Sonderausstellung im Oldenburger Schloss
Weltberühmte Sehenswürdigkeiten zerfallen mosaikartig in Stücke und schwanken von einer Seite zur anderen. Thomas Kellner (*1966) beherrscht eine außergewöhnliche Kunst: Er bringt tonnenschwere Bauwerke zum Tanzen. Seit den späten 1990er Jahren reist er als Fotokünstler um die Welt und nimmt das Architekturerbe kaleidoskopisch, dynamisch und segmentierend ins Visier.
Kellner, der sich schon früh von der dokumentarischen Fotografie abwandte, schafft mithilfe von Kontaktbögen eine neue Bildsprache: Er zerlegt ikonische Bauwerke, indem er sie mit einer analogen Spiegelreflexkamera in einer Serie von Einzelbildern festhält und die Abzüge der Kontaktbögen anschließend zu einem zusammenhängenden Bild montiert. Besonders charakteristisch für diese Montagetechnik sind die horizontal verlaufenden schwarzen Streifen zwischen den einzelnen Bildreihen, welche die fortlaufende Nummerierung des Negativs abbilden. Der 35-mm-Film strukturiert das entstandene Werk, das sich aus bis zu 2.160 Einzelbildern zusammensetzen kann.
Schon lange vor dem Betätigen des Auslösers beginnt die künstlerische Arbeit von Thomas Kellner. In einem Skizzenbuch plant und skizziert er minutiös die Aufnahme seines Motivs. Wöhrend der kreative Prozess die Konstruktion beinhaltet, gleicht das Endprodukt eher einer Dekonstruktion und wird häufig dem modernen Kubismus zugeordnet.

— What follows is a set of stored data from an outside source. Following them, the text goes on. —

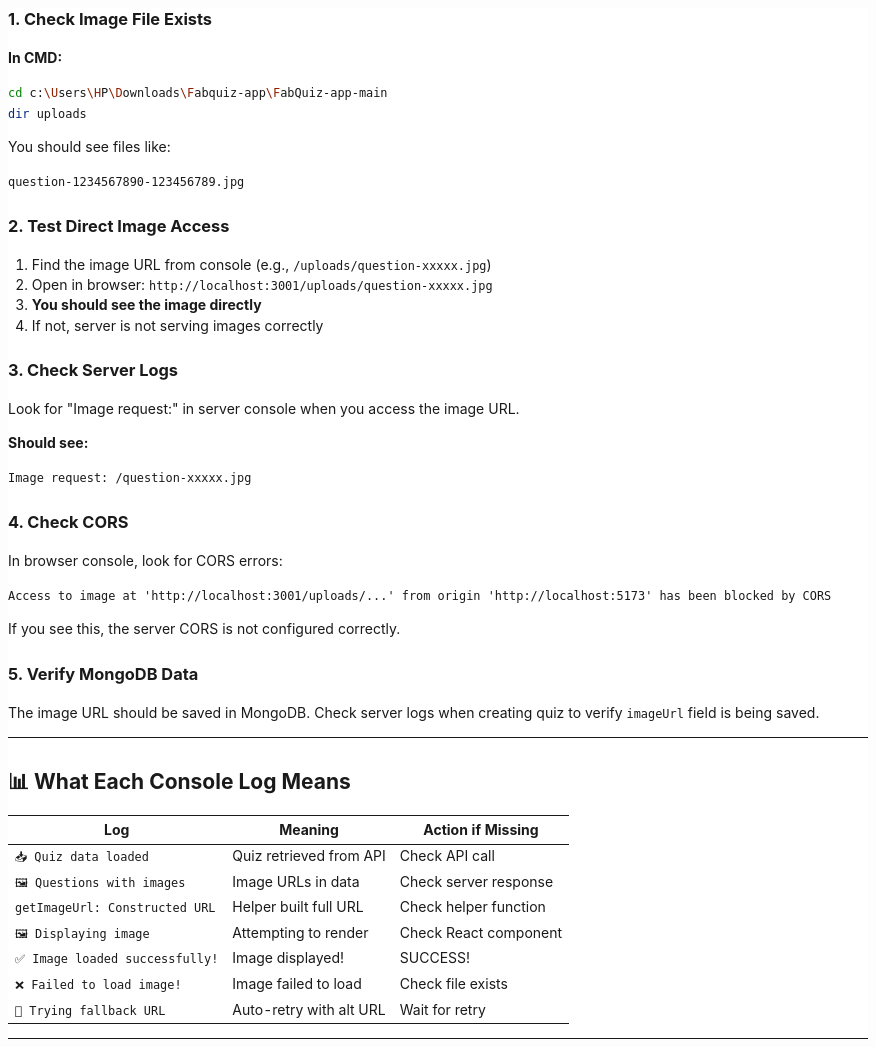 ### 1. Check Image File Exists

**In CMD:**
```bash
cd c:\Users\HP\Downloads\Fabquiz-app\FabQuiz-app-main
dir uploads
```

You should see files like:
```
question-1234567890-123456789.jpg
```

### 2. Test Direct Image Access

1. Find the image URL from console (e.g., `/uploads/question-xxxxx.jpg`)
2. Open in browser: `http://localhost:3001/uploads/question-xxxxx.jpg`
3. **You should see the image directly**
4. If not, server is not serving images correctly

### 3. Check Server Logs

Look for "Image request:" in server console when you access the image URL.

**Should see:**
```
Image request: /question-xxxxx.jpg
```

### 4. Check CORS

In browser console, look for CORS errors:
```
Access to image at 'http://localhost:3001/uploads/...' from origin 'http://localhost:5173' has been blocked by CORS
```

If you see this, the server CORS is not configured correctly.

### 5. Verify MongoDB Data

The image URL should be saved in MongoDB. Check server logs when creating quiz to verify `imageUrl` field is being saved.

---

## 📊 What Each Console Log Means

| Log | Meaning | Action if Missing |
|-----|---------|-------------------|
| `📥 Quiz data loaded` | Quiz retrieved from API | Check API call |
| `🖼️ Questions with images` | Image URLs in data | Check server response |
| `getImageUrl: Constructed URL` | Helper built full URL | Check helper function |
| `🖼️ Displaying image` | Attempting to render | Check React component |
| `✅ Image loaded successfully!` | Image displayed! | SUCCESS! |
| `❌ Failed to load image!` | Image failed to load | Check file exists |
| `🔄 Trying fallback URL` | Auto-retry with alt URL | Wait for retry |

---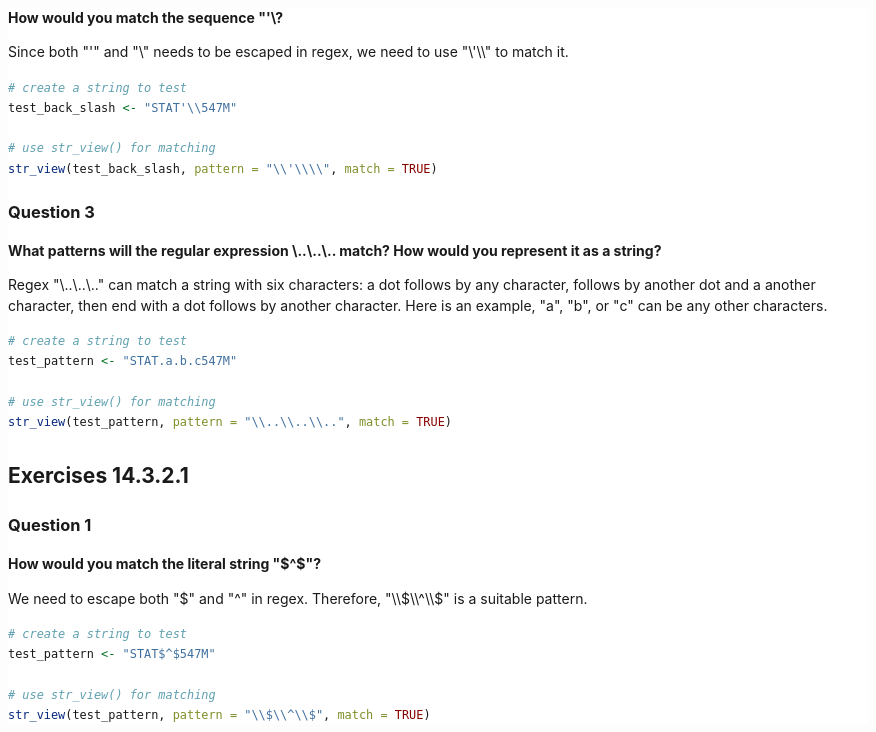 **How would you match the sequence "'\\?**

Since both "'" and "\\" needs to be escaped in regex, we need to use "\\'\\\\" to match it.


```r
# create a string to test
test_back_slash <- "STAT'\\547M"

# use str_view() for matching
str_view(test_back_slash, pattern = "\\'\\\\", match = TRUE)
```

<div id="htmlwidget-d241f19e042283f18dc2" style="width:960px;height:100%;" class="str_view html-widget"></div>
<script type="application/json" data-for="htmlwidget-d241f19e042283f18dc2">{"x":{"html":"<ul>\n  <li>STAT<span class='match'>'\\<\/span>547M<\/li>\n<\/ul>"},"evals":[],"jsHooks":[]}</script>


### Question 3

**What patterns will the regular expression \\..\\..\\.. match? How would you represent it as a string?**

Regex "\\..\\..\\.." can match a string with six characters: a dot follows by any character, follows by another dot and a another character, then end with a dot follows by another character. Here is an example, "a", "b", or "c" can be any other characters.


```r
# create a string to test
test_pattern <- "STAT.a.b.c547M"

# use str_view() for matching
str_view(test_pattern, pattern = "\\..\\..\\..", match = TRUE)
```

<div id="htmlwidget-b126206b970805b07255" style="width:960px;height:100%;" class="str_view html-widget"></div>
<script type="application/json" data-for="htmlwidget-b126206b970805b07255">{"x":{"html":"<ul>\n  <li>STAT<span class='match'>.a.b.c<\/span>547M<\/li>\n<\/ul>"},"evals":[],"jsHooks":[]}</script>

## Exercises 14.3.2.1

### Question 1

**How would you match the literal string "\$^\$"?**

We need to escape both "\$" and "^" in regex. Therefore, "\\\\\$\\\\^\\\\\$" is a suitable pattern.


```r
# create a string to test
test_pattern <- "STAT$^$547M"

# use str_view() for matching
str_view(test_pattern, pattern = "\\$\\^\\$", match = TRUE)
```
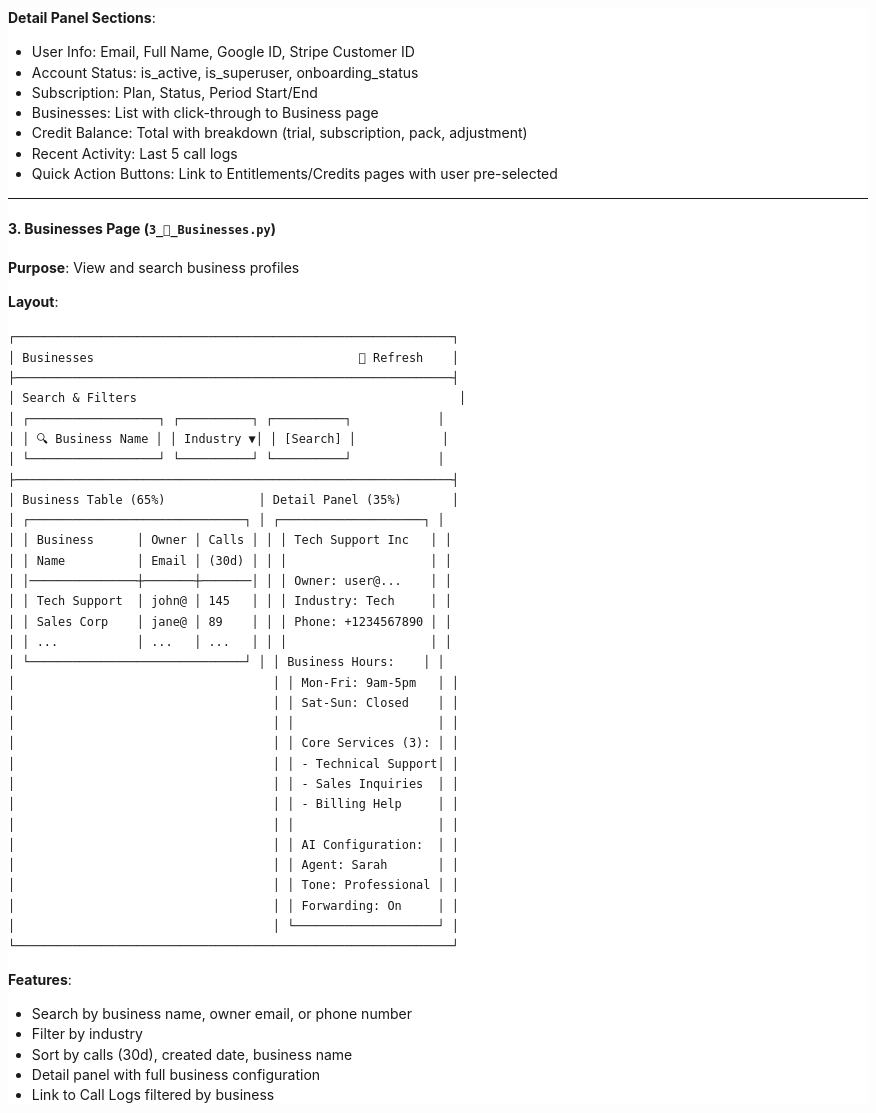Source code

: **Detail Panel Sections**:
- User Info: Email, Full Name, Google ID, Stripe Customer ID
- Account Status: is_active, is_superuser, onboarding_status
- Subscription: Plan, Status, Period Start/End
- Businesses: List with click-through to Business page
- Credit Balance: Total with breakdown (trial, subscription, pack, adjustment)
- Recent Activity: Last 5 call logs
- Quick Action Buttons: Link to Entitlements/Credits pages with user pre-selected

---

#### 3. Businesses Page (`3_🏢_Businesses.py`)

**Purpose**: View and search business profiles

**Layout**:
```
┌─────────────────────────────────────────────────────────────┐
│ Businesses                                     🔄 Refresh    │
├─────────────────────────────────────────────────────────────┤
│ Search & Filters                                             │
│ ┌──────────────────┐ ┌──────────┐ ┌──────────┐            │
│ │ 🔍 Business Name │ │ Industry ▼│ │ [Search] │            │
│ └──────────────────┘ └──────────┘ └──────────┘            │
├─────────────────────────────────────────────────────────────┤
│ Business Table (65%)             │ Detail Panel (35%)       │
│ ┌──────────────────────────────┐ │ ┌────────────────────┐ │
│ │ Business      │ Owner │ Calls │ │ │ Tech Support Inc   │ │
│ │ Name          │ Email │ (30d) │ │ │                    │ │
│ │───────────────┼───────┼───────│ │ │ Owner: user@...    │ │
│ │ Tech Support  │ john@ │ 145   │ │ │ Industry: Tech     │ │
│ │ Sales Corp    │ jane@ │ 89    │ │ │ Phone: +1234567890 │ │
│ │ ...           │ ...   │ ...   │ │ │                    │ │
│ └──────────────────────────────┘ │ │ Business Hours:    │ │
│                                    │ │ Mon-Fri: 9am-5pm   │ │
│                                    │ │ Sat-Sun: Closed    │ │
│                                    │ │                    │ │
│                                    │ │ Core Services (3): │ │
│                                    │ │ - Technical Support│ │
│                                    │ │ - Sales Inquiries  │ │
│                                    │ │ - Billing Help     │ │
│                                    │ │                    │ │
│                                    │ │ AI Configuration:  │ │
│                                    │ │ Agent: Sarah       │ │
│                                    │ │ Tone: Professional │ │
│                                    │ │ Forwarding: On     │ │
│                                    │ └────────────────────┘ │
└─────────────────────────────────────────────────────────────┘
```

**Features**:
- Search by business name, owner email, or phone number
- Filter by industry
- Sort by calls (30d), created date, business name
- Detail panel with full business configuration
- Link to Call Logs filtered by business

Kellners dekonstruierte Ansichten spielen mit dem Sehprozess und lösen sich von der naturgetreuen Darstellung der Fotografie. Es ist die Faszination für das Bekannte im Unbekannten, die dazu einlädt, berühmte Bauwerke aus aller Welt, wie den Pariser Eiffelturm und das Kolosseum in Rom, neu zu entdecken: Stück für Stück wird ein Segment nach dem anderen wahrgenommen, betrachtet und zu einem großen Ganzen zusammengefügt.